Transcribed page contents:
_ _ _ _ _

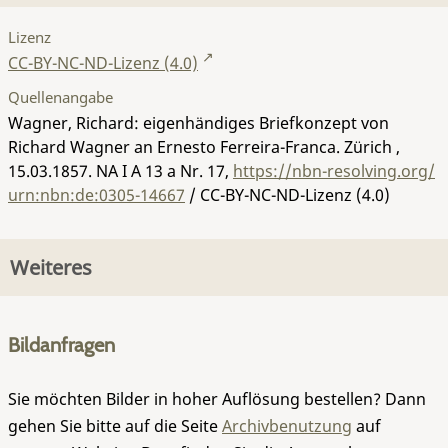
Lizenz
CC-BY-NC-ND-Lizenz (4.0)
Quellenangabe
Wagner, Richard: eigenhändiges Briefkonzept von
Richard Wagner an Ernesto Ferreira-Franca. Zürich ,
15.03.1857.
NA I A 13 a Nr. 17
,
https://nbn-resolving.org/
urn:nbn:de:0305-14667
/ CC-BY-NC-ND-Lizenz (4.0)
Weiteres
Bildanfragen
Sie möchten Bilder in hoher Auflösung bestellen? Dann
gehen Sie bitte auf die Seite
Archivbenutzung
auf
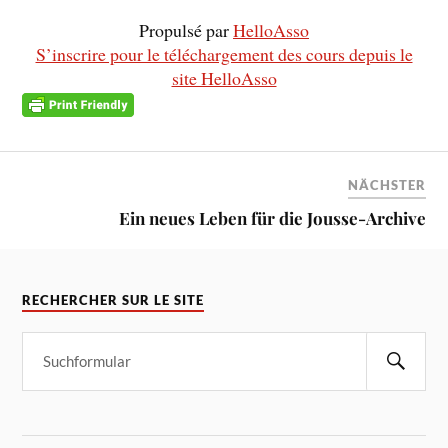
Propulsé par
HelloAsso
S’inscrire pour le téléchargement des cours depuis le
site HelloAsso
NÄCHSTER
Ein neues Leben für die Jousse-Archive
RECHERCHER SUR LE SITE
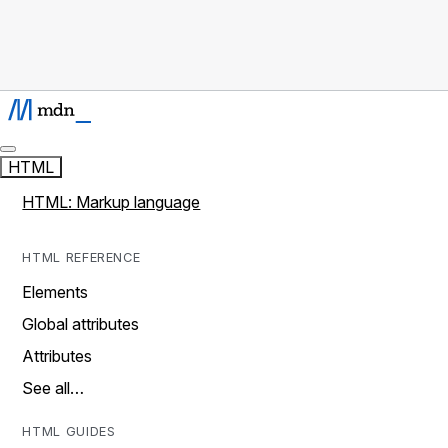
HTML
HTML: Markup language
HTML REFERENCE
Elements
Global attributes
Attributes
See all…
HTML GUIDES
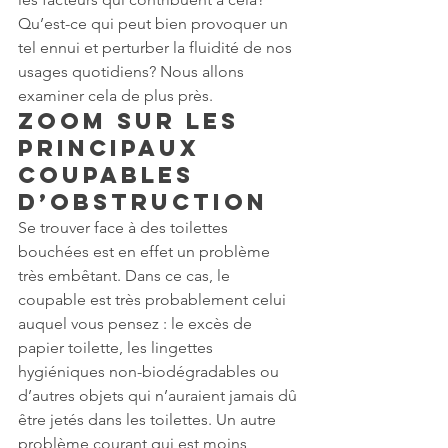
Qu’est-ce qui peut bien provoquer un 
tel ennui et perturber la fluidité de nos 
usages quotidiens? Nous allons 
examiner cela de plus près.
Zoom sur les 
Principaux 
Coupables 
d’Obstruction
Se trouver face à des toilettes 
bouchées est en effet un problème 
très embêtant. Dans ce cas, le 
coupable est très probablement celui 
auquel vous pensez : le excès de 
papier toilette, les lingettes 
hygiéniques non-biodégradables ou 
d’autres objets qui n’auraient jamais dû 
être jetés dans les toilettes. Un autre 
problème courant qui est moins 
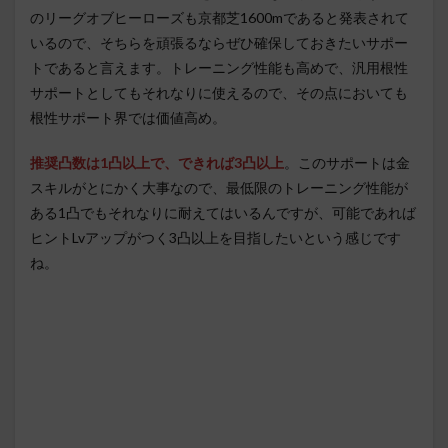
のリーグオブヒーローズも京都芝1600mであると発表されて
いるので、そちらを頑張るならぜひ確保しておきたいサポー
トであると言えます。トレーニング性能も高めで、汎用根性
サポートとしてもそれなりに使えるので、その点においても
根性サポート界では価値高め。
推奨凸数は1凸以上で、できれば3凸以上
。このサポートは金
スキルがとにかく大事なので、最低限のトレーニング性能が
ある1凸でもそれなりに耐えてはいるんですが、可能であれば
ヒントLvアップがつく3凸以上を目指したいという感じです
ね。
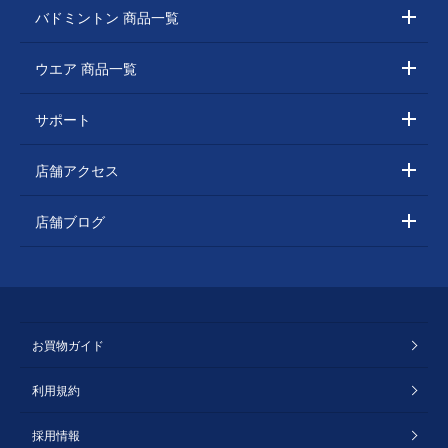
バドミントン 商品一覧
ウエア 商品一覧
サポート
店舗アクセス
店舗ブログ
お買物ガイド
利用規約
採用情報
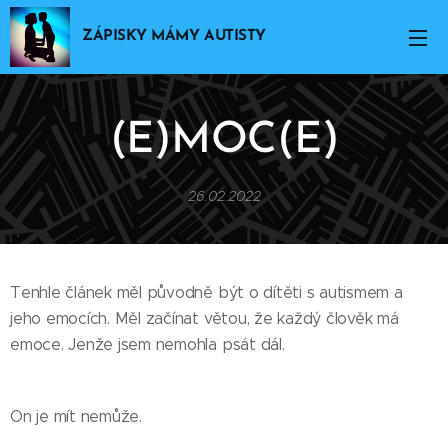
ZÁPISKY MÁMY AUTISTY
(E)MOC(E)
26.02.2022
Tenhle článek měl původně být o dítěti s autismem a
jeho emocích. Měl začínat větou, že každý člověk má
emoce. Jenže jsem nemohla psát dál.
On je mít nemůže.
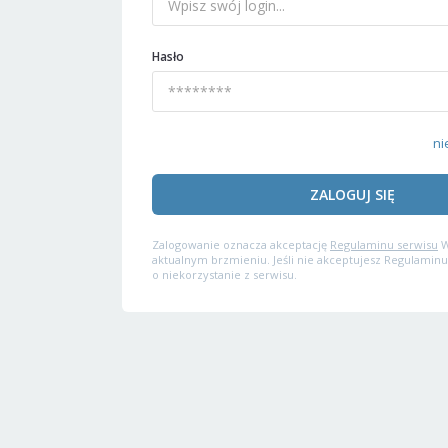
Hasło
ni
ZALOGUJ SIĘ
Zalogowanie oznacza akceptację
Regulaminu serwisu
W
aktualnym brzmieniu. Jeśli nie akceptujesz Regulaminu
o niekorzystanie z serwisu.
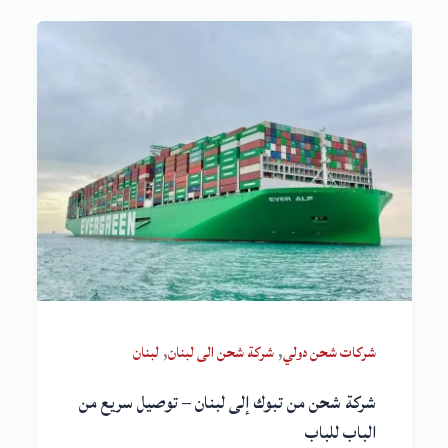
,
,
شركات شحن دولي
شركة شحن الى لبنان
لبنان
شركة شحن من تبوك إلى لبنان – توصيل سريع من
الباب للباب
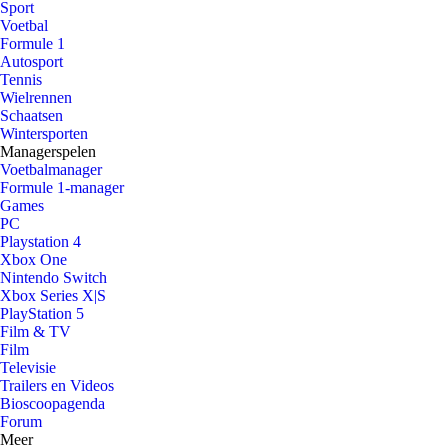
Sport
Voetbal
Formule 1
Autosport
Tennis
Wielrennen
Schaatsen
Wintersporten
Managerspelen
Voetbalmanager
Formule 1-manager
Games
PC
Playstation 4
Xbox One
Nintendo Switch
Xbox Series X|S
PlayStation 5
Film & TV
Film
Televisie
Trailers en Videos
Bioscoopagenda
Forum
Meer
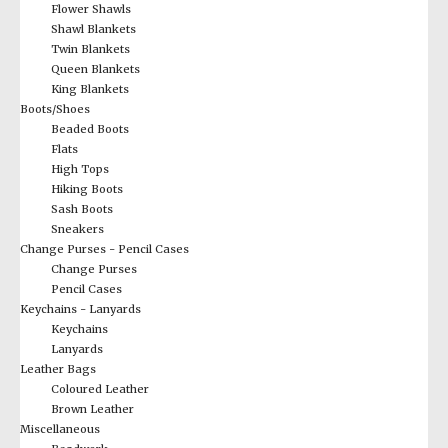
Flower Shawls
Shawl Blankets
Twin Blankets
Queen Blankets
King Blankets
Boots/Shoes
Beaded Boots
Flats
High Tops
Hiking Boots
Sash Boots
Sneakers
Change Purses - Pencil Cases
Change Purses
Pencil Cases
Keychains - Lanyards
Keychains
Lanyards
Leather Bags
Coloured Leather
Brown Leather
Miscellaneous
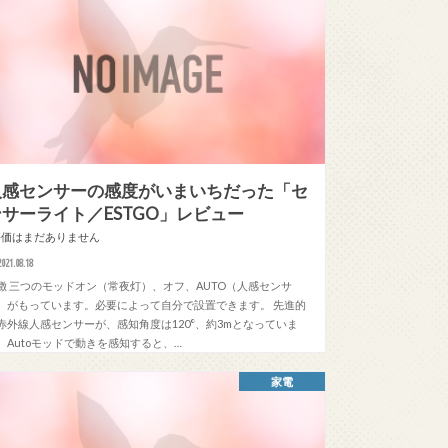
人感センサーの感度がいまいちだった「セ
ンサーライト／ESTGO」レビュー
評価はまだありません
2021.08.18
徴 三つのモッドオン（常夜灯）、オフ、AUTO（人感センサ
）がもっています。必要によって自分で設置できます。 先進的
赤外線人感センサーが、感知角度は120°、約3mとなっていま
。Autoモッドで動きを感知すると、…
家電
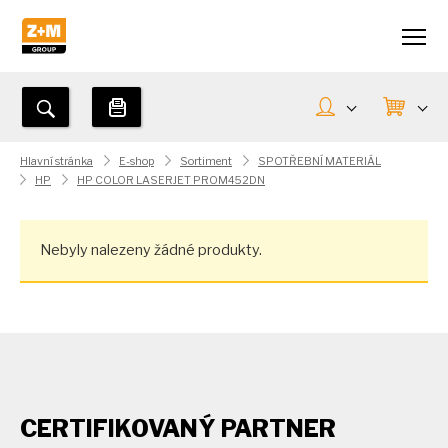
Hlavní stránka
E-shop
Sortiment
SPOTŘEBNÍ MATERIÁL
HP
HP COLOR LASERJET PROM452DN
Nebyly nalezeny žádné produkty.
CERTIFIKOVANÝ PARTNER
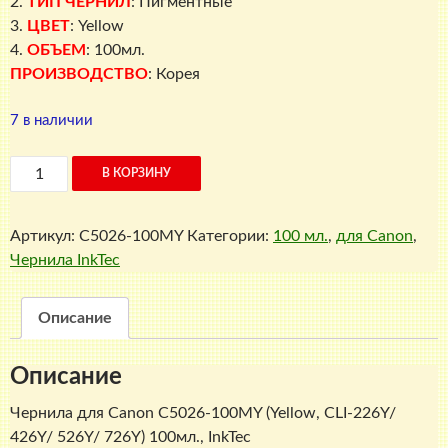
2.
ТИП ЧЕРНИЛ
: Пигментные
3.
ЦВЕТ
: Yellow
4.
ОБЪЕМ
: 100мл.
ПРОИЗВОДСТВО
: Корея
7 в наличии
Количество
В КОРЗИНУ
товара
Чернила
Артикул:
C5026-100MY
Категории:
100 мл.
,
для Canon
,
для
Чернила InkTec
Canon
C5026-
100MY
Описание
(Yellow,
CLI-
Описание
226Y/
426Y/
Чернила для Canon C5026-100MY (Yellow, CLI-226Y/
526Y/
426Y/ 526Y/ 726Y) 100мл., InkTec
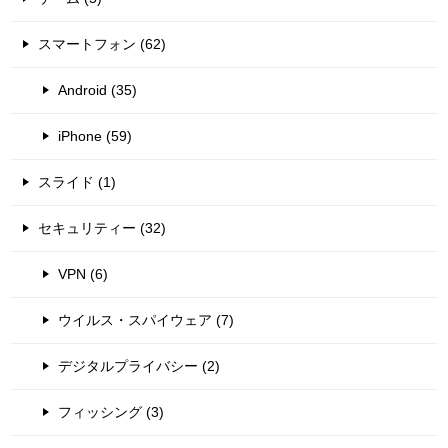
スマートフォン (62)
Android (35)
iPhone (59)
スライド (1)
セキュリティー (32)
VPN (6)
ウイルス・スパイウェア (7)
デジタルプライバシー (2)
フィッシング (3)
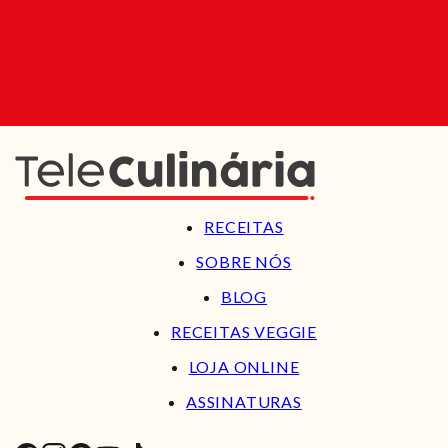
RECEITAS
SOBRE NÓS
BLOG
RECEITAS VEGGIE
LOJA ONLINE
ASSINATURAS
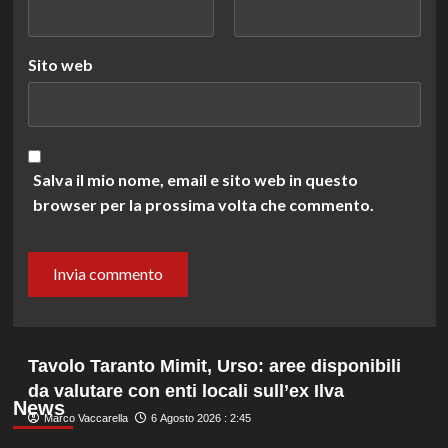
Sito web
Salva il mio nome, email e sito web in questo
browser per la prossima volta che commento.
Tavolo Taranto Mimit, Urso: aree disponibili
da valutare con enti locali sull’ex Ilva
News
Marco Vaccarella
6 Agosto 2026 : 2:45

_ _ _ _ _

:: To do ::
Reproduce the lines of the rows that begin with the line containing "Flower Shawls" and end with the line containing "Brown Leather", including both of those lines. Give only those lines.

:: Response area ::
Flower Shawls
Shawl Blankets
Twin Blankets
Queen Blankets
King Blankets
Boots/Shoes
Beaded Boots
Flats
High Tops
Hiking Boots
Sash Boots
Sneakers
Change Purses - Pencil Cases
Change Purses
Pencil Cases
Keychains - Lanyards
Keychains
Lanyards
Leather Bags
Coloured Leather
Brown Leather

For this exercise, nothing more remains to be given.